ESTRATTO DEL DOCUMENTO.
■ ■ ■ ■

La smisurata ambizione della famiglia della Famiglia Barberini

Nel cuore di Roma, le ombre del passato si intrecciano con i monumenti che caratterizzano il paesaggio della città eterna. Tra le leggende e le verità storiche, una in particolare è rimasta impressa nella memoria collettiva: la presunta esportazione e fusione dei bronzi antichi del Pantheon per la realizzazione del baldacchino di San Pietro. Questo atto, che si dice abbia sacrificato le massicce travature del pronao del Pantheon, divenne il fulcro di una celebre pasquinata che incise un marchio indelebile sulla reputazione della famiglia Barberini.

La pasquinata, che recita “Quod non fecerunt barbari, fecerunt Barberini” (“ciò che non fecero i barbari, fecero i Barberini”), rappresenta un’accusa pungente e satirica verso la famiglia del papa Urbano VIII. L’affermazione non era solo una critica verso il loro smisurato desiderio di autocelebrazione attraverso monumenti opulenti, ma anche una denuncia della spesa eccessiva che non esitava a ledere uno dei monumenti più venerati dell’antica Roma. Ma la verità dietro questa accusa è più sfumata di quanto la pasquinata non lasci supporre.

■ ■ ■ ■

DATI FORNITI.
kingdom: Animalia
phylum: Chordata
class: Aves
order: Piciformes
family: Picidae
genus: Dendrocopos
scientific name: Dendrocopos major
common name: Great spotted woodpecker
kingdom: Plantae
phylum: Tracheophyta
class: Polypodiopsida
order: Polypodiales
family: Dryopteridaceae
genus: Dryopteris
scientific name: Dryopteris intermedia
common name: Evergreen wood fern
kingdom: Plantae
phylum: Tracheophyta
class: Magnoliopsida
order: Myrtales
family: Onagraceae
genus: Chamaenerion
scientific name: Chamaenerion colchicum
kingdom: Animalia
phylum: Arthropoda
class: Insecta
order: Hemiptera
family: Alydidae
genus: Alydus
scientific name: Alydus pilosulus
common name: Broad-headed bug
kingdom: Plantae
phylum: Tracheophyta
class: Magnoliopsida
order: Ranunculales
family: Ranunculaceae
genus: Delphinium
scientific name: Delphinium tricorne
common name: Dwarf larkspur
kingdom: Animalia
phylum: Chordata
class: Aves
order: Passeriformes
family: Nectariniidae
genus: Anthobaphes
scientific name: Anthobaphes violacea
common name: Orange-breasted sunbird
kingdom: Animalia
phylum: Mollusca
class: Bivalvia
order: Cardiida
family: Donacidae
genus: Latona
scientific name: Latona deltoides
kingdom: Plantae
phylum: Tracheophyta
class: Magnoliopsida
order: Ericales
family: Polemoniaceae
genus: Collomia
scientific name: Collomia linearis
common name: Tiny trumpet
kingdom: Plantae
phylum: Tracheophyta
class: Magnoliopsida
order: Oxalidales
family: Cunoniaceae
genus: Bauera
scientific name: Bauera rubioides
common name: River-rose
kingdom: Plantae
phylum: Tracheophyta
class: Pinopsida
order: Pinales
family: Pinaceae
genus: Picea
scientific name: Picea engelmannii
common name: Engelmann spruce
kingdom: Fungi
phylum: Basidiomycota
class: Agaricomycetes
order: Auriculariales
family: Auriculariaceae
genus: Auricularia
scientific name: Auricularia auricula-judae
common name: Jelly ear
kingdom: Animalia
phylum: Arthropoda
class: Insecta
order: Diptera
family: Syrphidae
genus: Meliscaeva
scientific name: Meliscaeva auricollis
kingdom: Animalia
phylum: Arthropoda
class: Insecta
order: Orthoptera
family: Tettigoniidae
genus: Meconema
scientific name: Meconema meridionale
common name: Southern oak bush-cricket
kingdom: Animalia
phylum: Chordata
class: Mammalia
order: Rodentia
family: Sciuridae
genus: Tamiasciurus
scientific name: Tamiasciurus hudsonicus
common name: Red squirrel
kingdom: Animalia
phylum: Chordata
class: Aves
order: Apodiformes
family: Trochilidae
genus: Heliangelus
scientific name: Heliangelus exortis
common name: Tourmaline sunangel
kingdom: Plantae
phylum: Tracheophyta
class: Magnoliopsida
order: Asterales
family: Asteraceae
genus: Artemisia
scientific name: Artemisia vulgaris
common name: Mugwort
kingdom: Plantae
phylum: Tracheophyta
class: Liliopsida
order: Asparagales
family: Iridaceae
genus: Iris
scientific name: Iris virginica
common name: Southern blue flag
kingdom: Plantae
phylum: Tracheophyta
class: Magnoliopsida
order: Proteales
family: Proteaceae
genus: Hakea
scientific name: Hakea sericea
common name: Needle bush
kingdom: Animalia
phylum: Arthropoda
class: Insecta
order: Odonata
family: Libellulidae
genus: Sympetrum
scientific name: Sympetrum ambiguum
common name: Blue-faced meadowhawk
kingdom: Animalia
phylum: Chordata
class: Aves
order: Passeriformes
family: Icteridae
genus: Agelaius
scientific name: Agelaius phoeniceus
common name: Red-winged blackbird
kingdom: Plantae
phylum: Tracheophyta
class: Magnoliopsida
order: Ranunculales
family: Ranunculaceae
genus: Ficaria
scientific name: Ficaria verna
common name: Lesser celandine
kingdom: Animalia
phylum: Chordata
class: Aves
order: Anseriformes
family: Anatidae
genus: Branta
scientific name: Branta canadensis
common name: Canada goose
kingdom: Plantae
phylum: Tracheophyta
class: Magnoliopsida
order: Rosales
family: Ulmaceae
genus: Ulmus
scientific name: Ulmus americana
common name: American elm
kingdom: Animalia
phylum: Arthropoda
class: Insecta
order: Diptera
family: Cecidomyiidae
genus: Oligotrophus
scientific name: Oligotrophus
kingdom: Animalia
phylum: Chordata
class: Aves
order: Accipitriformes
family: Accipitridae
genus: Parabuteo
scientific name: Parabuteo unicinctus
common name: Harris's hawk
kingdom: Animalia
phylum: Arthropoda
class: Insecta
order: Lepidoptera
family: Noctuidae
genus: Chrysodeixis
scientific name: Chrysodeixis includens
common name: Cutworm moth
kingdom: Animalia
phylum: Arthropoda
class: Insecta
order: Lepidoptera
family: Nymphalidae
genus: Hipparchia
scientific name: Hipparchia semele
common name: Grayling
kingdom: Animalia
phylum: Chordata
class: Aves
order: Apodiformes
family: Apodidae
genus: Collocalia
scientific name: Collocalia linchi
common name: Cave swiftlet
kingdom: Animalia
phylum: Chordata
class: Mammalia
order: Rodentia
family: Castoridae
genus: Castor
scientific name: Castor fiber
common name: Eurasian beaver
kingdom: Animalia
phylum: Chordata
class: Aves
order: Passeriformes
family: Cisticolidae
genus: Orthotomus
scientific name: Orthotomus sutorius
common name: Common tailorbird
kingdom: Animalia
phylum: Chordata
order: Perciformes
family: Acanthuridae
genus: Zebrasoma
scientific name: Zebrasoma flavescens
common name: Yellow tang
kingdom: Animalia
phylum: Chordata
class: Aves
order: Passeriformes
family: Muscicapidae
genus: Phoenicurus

■ ■ ■ ■

COMPITO A.
Riassuma in due frasi il testo sulla famiglia Barberini.
COMPITO B.
Modifichi l'elenco dalla prima riga fino alla riga che contiene "scientific name: Tamiasciurus hudsonicus", inclusa, sostituendo "common name" con "nome comune" e lasciando invariato tutto il resto. Riporti soltanto questa parte.
L'elenco non ha alcun legame con il testo.

RISPOSTA COMPLETA A.
Secondo un racconto rimasto nella memoria collettiva, i bronzi antichi delle travature del pronao del Pantheon sarebbero stati fusi per realizzare il baldacchino di San Pietro. Questo episodio è al centro della pasquinata «Quod non fecerunt barbari, fecerunt Barberini», che accusava la famiglia di papa Urbano VIII di smisurata autocelebrazione e di spese eccessive a danno di un monumento venerato, benché la verità dietro l'accusa sia più sfumata.

RISPOSTA COMPLETA B.
kingdom: Animalia
phylum: Chordata
class: Aves
order: Piciformes
family: Picidae
genus: Dendrocopos
scientific name: Dendrocopos major
nome comune: Great spotted woodpecker
kingdom: Plantae
phylum: Tracheophyta
class: Polypodiopsida
order: Polypodiales
family: Dryopteridaceae
genus: Dryopteris
scientific name: Dryopteris intermedia
nome comune: Evergreen wood fern
kingdom: Plantae
phylum: Tracheophyta
class: Magnoliopsida
order: Myrtales
family: Onagraceae
genus: Chamaenerion
scientific name: Chamaenerion colchicum
kingdom: Animalia
phylum: Arthropoda
class: Insecta
order: Hemiptera
family: Alydidae
genus: Alydus
scientific name: Alydus pilosulus
nome comune: Broad-headed bug
kingdom: Plantae
phylum: Tracheophyta
class: Magnoliopsida
order: Ranunculales
family: Ranunculaceae
genus: Delphinium
scientific name: Delphinium tricorne
nome comune: Dwarf larkspur
kingdom: Animalia
phylum: Chordata
class: Aves
order: Passeriformes
family: Nectariniidae
genus: Anthobaphes
scientific name: Anthobaphes violacea
nome comune: Orange-breasted sunbird
kingdom: Animalia
phylum: Mollusca
class: Bivalvia
order: Cardiida
family: Donacidae
genus: Latona
scientific name: Latona deltoides
kingdom: Plantae
phylum: Tracheophyta
class: Magnoliopsida
order: Ericales
family: Polemoniaceae
genus: Collomia
scientific name: Collomia linearis
nome comune: Tiny trumpet
kingdom: Plantae
phylum: Tracheophyta
class: Magnoliopsida
order: Oxalidales
family: Cunoniaceae
genus: Bauera
scientific name: Bauera rubioides
nome comune: River-rose
kingdom: Plantae
phylum: Tracheophyta
class: Pinopsida
order: Pinales
family: Pinaceae
genus: Picea
scientific name: Picea engelmannii
nome comune: Engelmann spruce
kingdom: Fungi
phylum: Basidiomycota
class: Agaricomycetes
order: Auriculariales
family: Auriculariaceae
genus: Auricularia
scientific name: Auricularia auricula-judae
nome comune: Jelly ear
kingdom: Animalia
phylum: Arthropoda
class: Insecta
order: Diptera
family: Syrphidae
genus: Meliscaeva
scientific name: Meliscaeva auricollis
kingdom: Animalia
phylum: Arthropoda
class: Insecta
order: Orthoptera
family: Tettigoniidae
genus: Meconema
scientific name: Meconema meridionale
nome comune: Southern oak bush-cricket
kingdom: Animalia
phylum: Chordata
class: Mammalia
order: Rodentia
family: Sciuridae
genus: Tamiasciurus
scientific name: Tamiasciurus hudsonicus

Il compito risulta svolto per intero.